Repetition is the building block of Judaism. I’ll repeat – repetition is the building block of Judaism. See? It’s a combination of repetition and context that holds us together. You know the old joke that the essence of most Jewish holidays is “they tried to kill us, we survived, let’s eat”? Or, as I like to say, “let’s help make sure everyone has food”? That’s the repetition part. The context is how you distinguish each holiday. You know it’s Rosh Hashanah if you’re eating apple cake, and you know it’s Hanukkah by the latkes. Purim by hamantaschen, Passover by matzah, and any number of fast days by the growling in your tummy, although maybe that’s every holiday when you’re sitting through the sermon. The repetition keeps us grounded, and using the context clues around us allows us to dig deeper into the meaning of the moment, the holiday, or the prayer.
Why does this matter? Well, for one thing, I’m feeling how different this year is from the last two years. For the first time since the High Holy Days of 2019, I’m in a room packed with people davening together. Not to take anything away from the wonderful Shabbat services that have been back in person, but these days of awe always feel different, and the last couple of years, very different. I was in the sanctuary alone, hearing only my own voice when I sang. But what I was singing was the same. Those prayers, the words I’ve said since I was old enough to sit through services (maybe), were the same ones that had always brought me to tears or brought me joy, but in those moments alone, they felt a little foreign. This year, surrounded by voices, feels like a one-eighty from the silence of the past. Same text, different context.
But again, that’s how Judaism works. There’s no Torah without interpretation. It’s called a tree of life not just because it provides for us, but also because it’s alive; it grows with us. That’s because context is key. So much of our lives and understanding of the world around us is about knowing the recent history of people, conversations, and events. And the Torah is very well aware of this.
Think about it this way: we read the Torah again and again each year, and yet each year the same words can strike us in a different way or teach us something we’d never thought about before. And for goodness sakes, the last book of the Torah, Deuteronomy, comes from Greek, literally meaning “second law” or “repetition of the law.” We haven’t even finished the Five Books of Moses before we start repeating ourselves. Why?

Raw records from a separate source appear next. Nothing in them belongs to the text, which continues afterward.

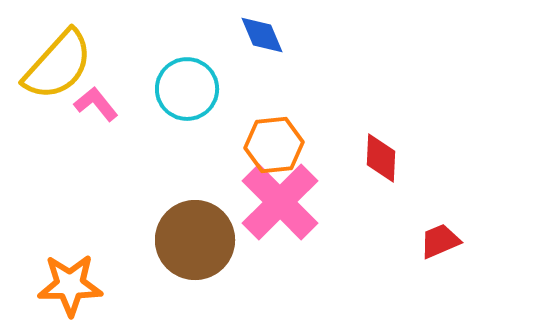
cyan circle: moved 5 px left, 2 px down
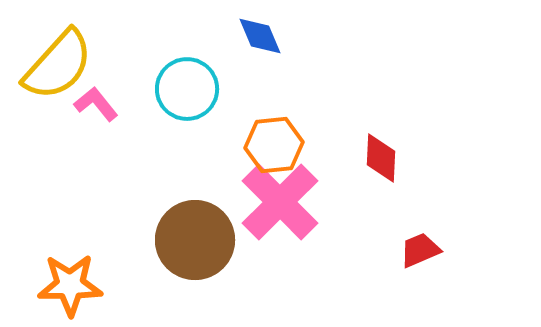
blue diamond: moved 2 px left, 1 px down
red trapezoid: moved 20 px left, 9 px down
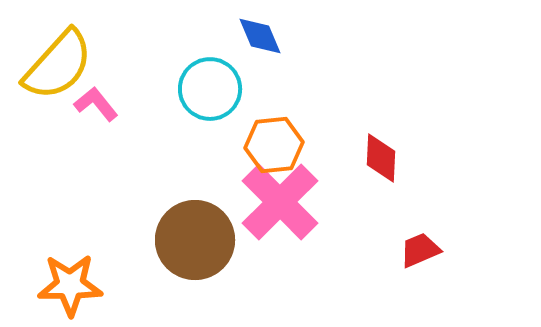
cyan circle: moved 23 px right
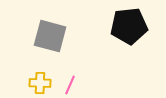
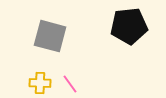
pink line: moved 1 px up; rotated 60 degrees counterclockwise
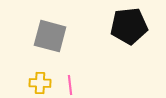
pink line: moved 1 px down; rotated 30 degrees clockwise
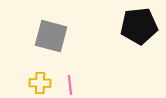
black pentagon: moved 10 px right
gray square: moved 1 px right
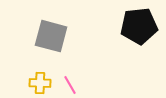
pink line: rotated 24 degrees counterclockwise
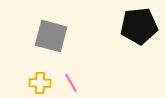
pink line: moved 1 px right, 2 px up
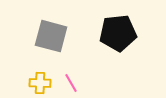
black pentagon: moved 21 px left, 7 px down
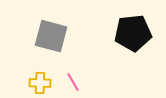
black pentagon: moved 15 px right
pink line: moved 2 px right, 1 px up
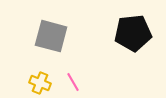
yellow cross: rotated 20 degrees clockwise
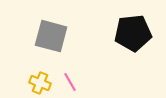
pink line: moved 3 px left
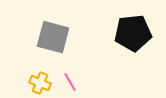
gray square: moved 2 px right, 1 px down
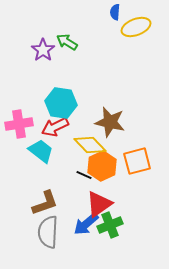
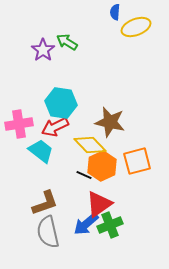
gray semicircle: rotated 16 degrees counterclockwise
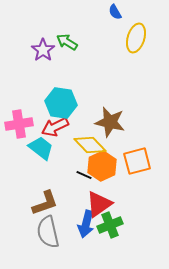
blue semicircle: rotated 35 degrees counterclockwise
yellow ellipse: moved 11 px down; rotated 52 degrees counterclockwise
cyan trapezoid: moved 3 px up
blue arrow: rotated 36 degrees counterclockwise
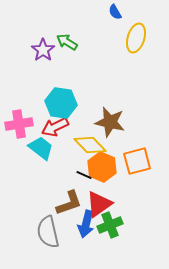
orange hexagon: moved 1 px down; rotated 12 degrees counterclockwise
brown L-shape: moved 24 px right
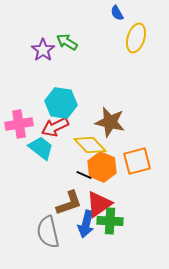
blue semicircle: moved 2 px right, 1 px down
green cross: moved 4 px up; rotated 25 degrees clockwise
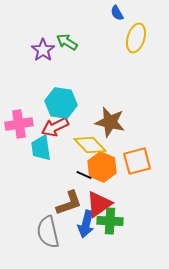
cyan trapezoid: rotated 136 degrees counterclockwise
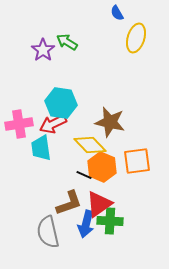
red arrow: moved 2 px left, 3 px up
orange square: rotated 8 degrees clockwise
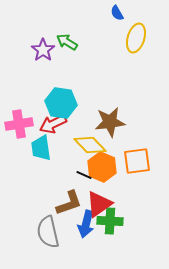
brown star: rotated 20 degrees counterclockwise
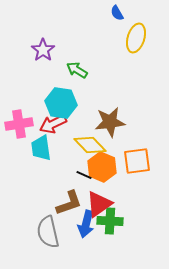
green arrow: moved 10 px right, 28 px down
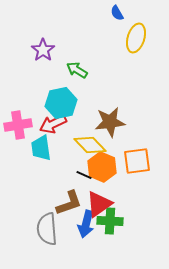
cyan hexagon: rotated 20 degrees counterclockwise
pink cross: moved 1 px left, 1 px down
gray semicircle: moved 1 px left, 3 px up; rotated 8 degrees clockwise
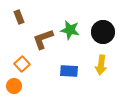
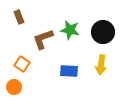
orange square: rotated 14 degrees counterclockwise
orange circle: moved 1 px down
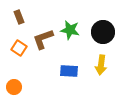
orange square: moved 3 px left, 16 px up
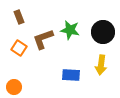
blue rectangle: moved 2 px right, 4 px down
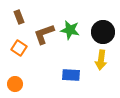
brown L-shape: moved 1 px right, 5 px up
yellow arrow: moved 5 px up
orange circle: moved 1 px right, 3 px up
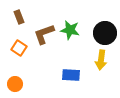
black circle: moved 2 px right, 1 px down
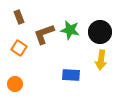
black circle: moved 5 px left, 1 px up
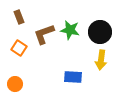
blue rectangle: moved 2 px right, 2 px down
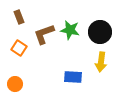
yellow arrow: moved 2 px down
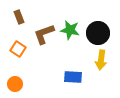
black circle: moved 2 px left, 1 px down
orange square: moved 1 px left, 1 px down
yellow arrow: moved 2 px up
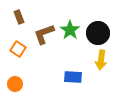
green star: rotated 24 degrees clockwise
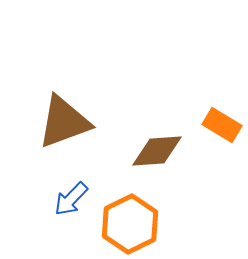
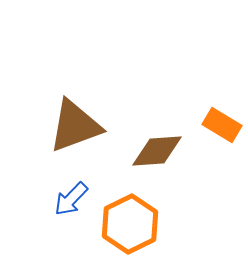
brown triangle: moved 11 px right, 4 px down
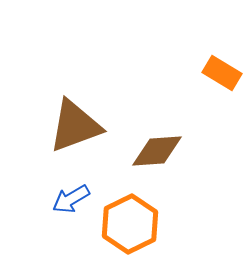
orange rectangle: moved 52 px up
blue arrow: rotated 15 degrees clockwise
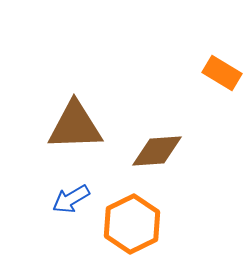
brown triangle: rotated 18 degrees clockwise
orange hexagon: moved 2 px right
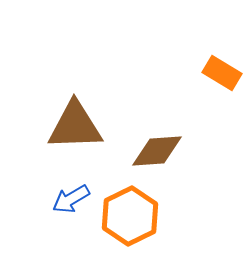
orange hexagon: moved 2 px left, 8 px up
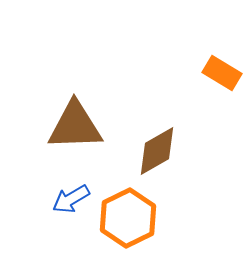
brown diamond: rotated 26 degrees counterclockwise
orange hexagon: moved 2 px left, 2 px down
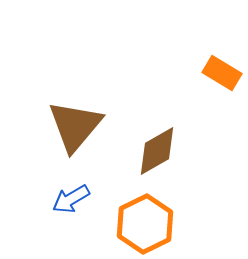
brown triangle: rotated 48 degrees counterclockwise
orange hexagon: moved 17 px right, 6 px down
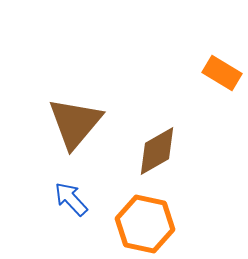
brown triangle: moved 3 px up
blue arrow: rotated 78 degrees clockwise
orange hexagon: rotated 22 degrees counterclockwise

We actually got a little hint of an answer recently. A few weeks ago we read Parshat Shoftim. Here’s a little bit from chapter 17, verses 8 and 9: “If a case is too baffling for you to decide, be it a controversy over homicide, civil law, or assault – matters of dispute in your courts – you shall promptly repair to the place that the Lord your God will have chosen, and appear before the levitical priests, or the magistrate in charge at the time and present your problem.”

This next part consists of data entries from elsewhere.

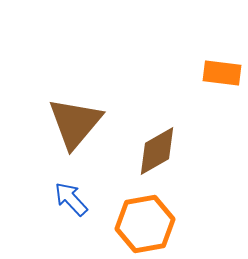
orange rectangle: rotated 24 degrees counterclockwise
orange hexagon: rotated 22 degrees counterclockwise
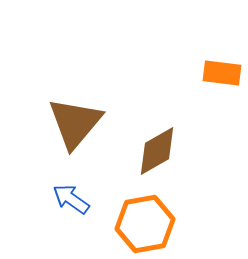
blue arrow: rotated 12 degrees counterclockwise
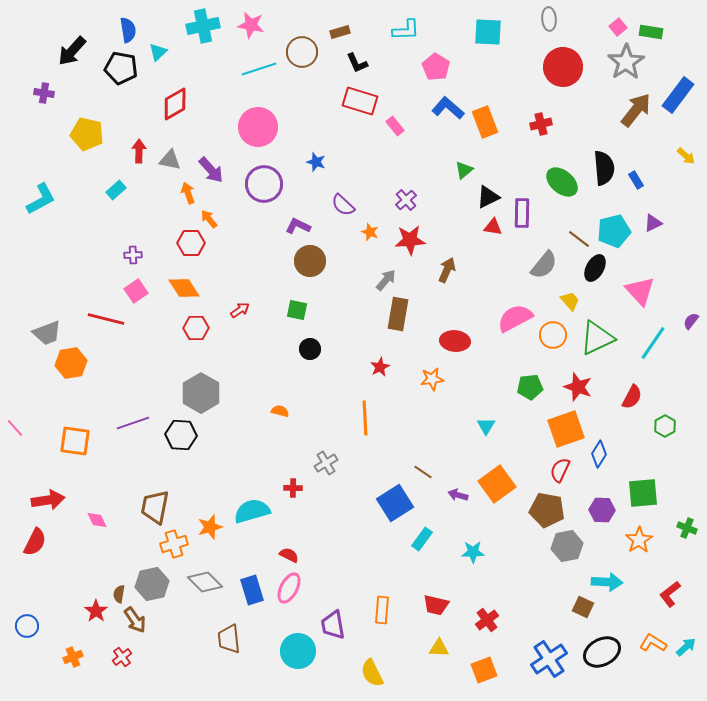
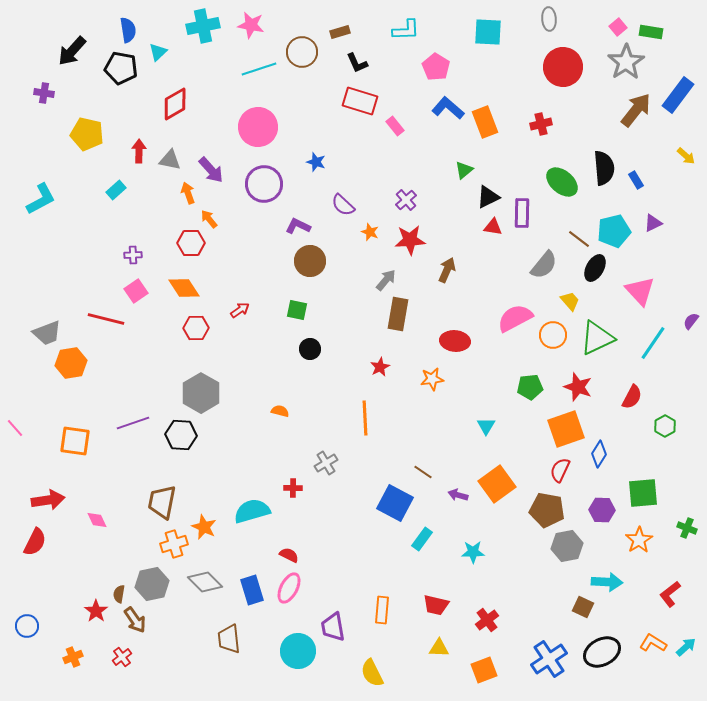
blue square at (395, 503): rotated 30 degrees counterclockwise
brown trapezoid at (155, 507): moved 7 px right, 5 px up
orange star at (210, 527): moved 6 px left; rotated 30 degrees counterclockwise
purple trapezoid at (333, 625): moved 2 px down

It doesn’t just say, “report the crime.” It says go to “the magistrate in charge at the time.” As if to tell us, the time is important. The authority needs to know not only the law, but also its context in society at that time. Or this time right now. The Torah says only a judge living in today’s world can understand how to apply the law today.
Context. It’s always context. And the good news is you don’t have to wait for me or Rabbi Kosak or the wonderful Downstairs Minyan sermonizers to draw these parallels for you. There are some amazing resources out there that summarize the parshiyot, and finding a spark of connection to your life is actually easier than you might think.
Context isn’t just how we understand ancient Torah today, but how we understand each other. If what you’re going through resonates with me because it connects or relates to something in my life, you’re no longer a stranger. Speaking of the courts, I’m sure you remember literature’s great moral compass, Atticus Finch. Harper Lee gave his character these words: “You never really understand a person until you consider things from his point of view . . . until you climb into his skin and walk around in it.” We can fill our lives with repetition, but we will not understand the Torah or each other without applying context. We have to live in our time, and that means we make tradition, ritual, and mitzvot meaningful and relevant all over again every year and every day.
Rabbi Ben Bag Bag taught in Pirkei Avot, “Turn it over and over again for everything is in it.” By the way, how appropriate for a sermon about repetition to quote Rabbi Bag Bag, the rabbi with a name so nice he used it twice. Whether we’re talking about the repetition of reading Torah, or reciting the same prayers over and over again, it forces us to examine what’s there in a different way.
Some of you read my weekly d’rei Torah in the Friday email blast. Did you know I started these writings in 2006? That’s a full year before I even met Duncan. Not every single one has been commentary on the Torah portion, but for 16 years I’ve been relating my life to my faith. I can’t encourage this enough. Explore the weekly portion or a midrash or even just rewatch The Prince of Egypt. It’s pretty good. But find something that speaks to you, in your language. Sibling rivalry, leadership development, romance, gardening advice . . . there is nothing else like our text. There is nothing like our Torah. Perhaps we might rediscover our relationship with it, and with ourselves, in the coming year. Shanah tovah.